• _Aim of the task_
Pull out every line from the entries below that contains the word "series". Case counts.

• _Record excerpts_
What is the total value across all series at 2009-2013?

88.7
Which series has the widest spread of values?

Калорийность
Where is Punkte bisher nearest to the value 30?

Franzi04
--
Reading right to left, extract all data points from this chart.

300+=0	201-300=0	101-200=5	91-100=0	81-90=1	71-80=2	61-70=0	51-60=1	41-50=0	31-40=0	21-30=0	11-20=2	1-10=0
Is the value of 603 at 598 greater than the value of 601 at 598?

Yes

• _Output of the task_
What is the total value across all series at 2009-2013?
Which series has the widest spread of values?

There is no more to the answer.